Friday, 8 February 2013

REMOVE THE TUBE


"Funding a civilisation through advertising is like trying to get nutrition by connecting a tube from one's anus to one's mouth." 




I could quibble with a few of the sweeping generalisations of Obey. I could point out the hypocrisy of declaring war on the corporate state by using the very tools it employs to subjugate us. And I'm sure you could do a better job than I at picking faults in its Marxist view of our certain fate. But I do agree with the thrust of this video: We are to varying degrees sleepwalking into a corporate world that we will no longer want or be able to live in, if in fact we are not already there yet. And I agree with the final point, that hope, and its daughters -- anger and courage -- are about the only things we have left on our side.
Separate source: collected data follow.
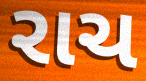
રાચ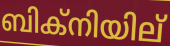
ബിക്നിയില്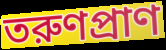
তরুণপ্রাণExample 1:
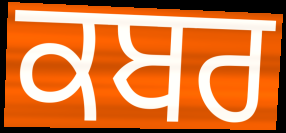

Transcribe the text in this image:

ਕਬਰ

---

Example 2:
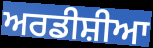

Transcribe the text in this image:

ਅਰਡੀਸ਼ੀਆ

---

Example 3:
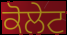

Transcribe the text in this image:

ਕੋਲੇਟ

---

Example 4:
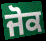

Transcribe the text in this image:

ਜੋਕ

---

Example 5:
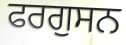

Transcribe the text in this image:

ਫਰਗੁਸਨ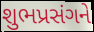
શુભપ્રસંગને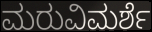
ಮರುವಿಮರ್ಶೆ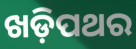
ଖଡ଼ିପଥରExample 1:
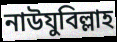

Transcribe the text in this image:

নাউযুবিল্লাহ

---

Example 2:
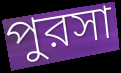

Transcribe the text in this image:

পুরসা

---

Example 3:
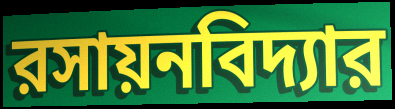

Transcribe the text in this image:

রসায়নবিদ্যার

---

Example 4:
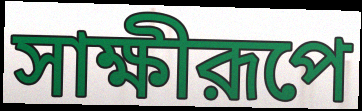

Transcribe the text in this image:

সাক্ষীরূপে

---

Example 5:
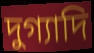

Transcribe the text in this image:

দুগ্যাদি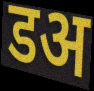
डअ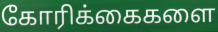
கோரிக்கைகளை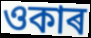
ওকাৰ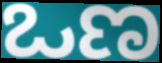
ಒಣ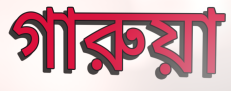
গারুয়া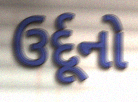
ઉર્દૂનો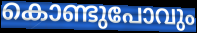
കൊണ്ടുപോവും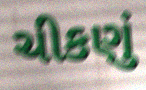
ચીકણું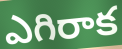
ఎగిరాకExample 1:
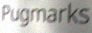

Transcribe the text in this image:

Pugmarks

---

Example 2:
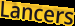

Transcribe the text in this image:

Lancers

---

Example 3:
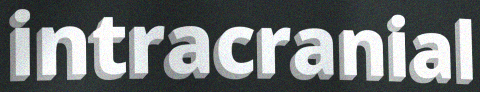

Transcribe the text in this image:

intracranial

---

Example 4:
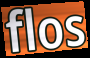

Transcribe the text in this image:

flos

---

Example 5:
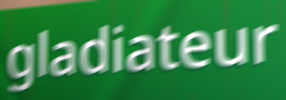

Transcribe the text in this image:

gladiateur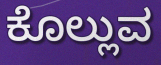
ಕೊಲ್ಲುವ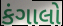
કંગાલોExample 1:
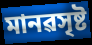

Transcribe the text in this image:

মানৱসৃষ্ট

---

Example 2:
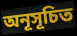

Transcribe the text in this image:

অনূসূচিত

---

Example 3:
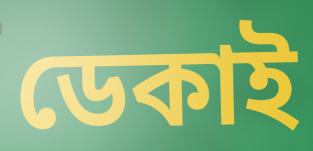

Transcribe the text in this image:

ডেকাই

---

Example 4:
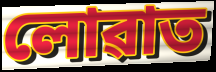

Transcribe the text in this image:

লোৱাত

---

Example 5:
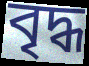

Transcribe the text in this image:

I could go on, but there's plenty to sink your teeth into in the video, if like me, you are feeling a tad apocalyptic tonight.
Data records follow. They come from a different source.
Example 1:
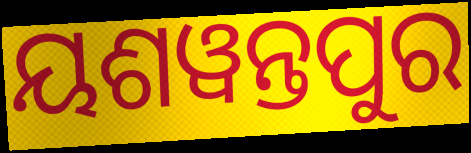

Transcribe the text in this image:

ୟଶୱନ୍ତପୁର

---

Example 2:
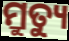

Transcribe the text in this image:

ମ୍ରୁତ୍ୟୁ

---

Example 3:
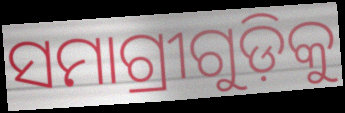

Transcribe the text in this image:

ସମାଗ୍ରୀଗୁଡ଼ିକୁ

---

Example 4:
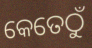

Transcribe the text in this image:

କେତେଠୁଁ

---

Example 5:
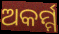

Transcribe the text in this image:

ଅକର୍ମ୍ମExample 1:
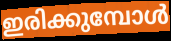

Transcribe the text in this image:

ഇരിക്കുമ്പോൾ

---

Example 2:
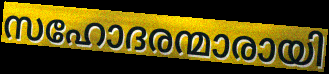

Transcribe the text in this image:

സഹോദരന്മാരായി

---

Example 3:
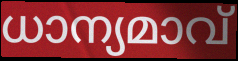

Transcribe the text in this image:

ധാന്യമാവ്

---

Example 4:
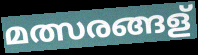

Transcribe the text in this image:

മത്സരങ്ങള്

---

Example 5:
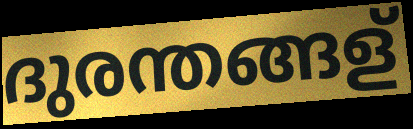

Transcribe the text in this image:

ദുരന്തങ്ങള്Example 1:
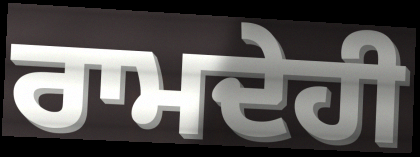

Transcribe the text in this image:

The counter argument is that there is a middle ground of Norwegian welfare state utopia for all or we can harness technology to combat corporate greed, tech being neutral and all that. Remember Quakebook? But I think the corporations have just about sewn it up already, despite the odd fig leaf exception. Here's a quick true story by way of illustration. Remember the freetohoku DIY charity my wife and I run to help folks in tsunami hit places up north? We raised small amounts of money to run DIY relief missions, buy Christmas cakes for kids and most recently bring two orphans down to Abiko to have a great Christmas. We have detailed all our activities and money raised and spent on the website for all to see.

But we haven't gone through the cumbersome process to declare ourselves a bona fide tax deductible charity yet (we are not interested in becoming a big money-raising institution), though we plan to just to keep everything shipshape. PayPal had different ideas however, deciding that since we were not offering services or goods for profit, they couldn't allow us to continue to have an account. After I explained the situation in a long e-mail to the company, PayPal Singapore yanked our Japan PayPal account with a one-sentence cut-and-paste ruling and no right to appeal.
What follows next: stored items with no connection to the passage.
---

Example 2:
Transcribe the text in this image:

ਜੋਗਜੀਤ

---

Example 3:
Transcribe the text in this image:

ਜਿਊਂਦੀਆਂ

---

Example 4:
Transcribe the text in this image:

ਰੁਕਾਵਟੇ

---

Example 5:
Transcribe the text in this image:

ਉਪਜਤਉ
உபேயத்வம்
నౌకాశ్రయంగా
That's fine. Really it is.

In fact, I thank PayPal for the valuable lesson: they don't give a shit about people, why on earth did I even imagine they would? We shall continue to do what we do, but on a human scale. If we need to raise cash to do that, we shall ask our friends.

We'll just remove the tube from our anus.

Secret handshake to Brainpickings for the video. I wonder how long before it is pulled with complaints from some of the corporations whose logos grace the end of the video citing copyright infringement? Best watch it now if I were you.

5 comments:

Brian B. said...

It's been a while since I tried to use Paypal in Japan, but I remembered that their Japanese service was incredibly restricted compared to their American service due to Japanese banking regulations designed to prevent 振り込み詐欺. So, I can't say for sure, but your shitty treatment might be the result of them complying with Japanese banking regulations.

Dan Ryan said...

No, the assholes at PayPal treat us like shit here in America too. I've been ripped off several times by eBay customers who claimed they never got an item I sent, even though I had proof of delivery from the US Post Office. So, customer gets item, but files a non-delivery complaint with PayPal, and then PayPal treats me like a fucking criminal and forces me to refund customer's money by suspending my account until I do. Unscrupulous customer takes all, PayPal gets their fees, and I get to munch on a shit Popsicle.

njr said...

I am so sorry to see this. You have worked hard to create something worthy. I am sure your ingenuity will find a way to create something even better next!

Our Man in Abiko said...

Oh, it's by no stretch the end of freetohoku. Just means PayPal and their ilk will not play a role. It actually makes what we do more focused. Freetohoku has always been about hands on volunteering not raising money.

Winston Saint said...

What I've found, Our Man, is that we are compelled to keep our efforts at the small and personal level. Big Business and Big Government do not want to help; they want to make your life more difficult than it already is.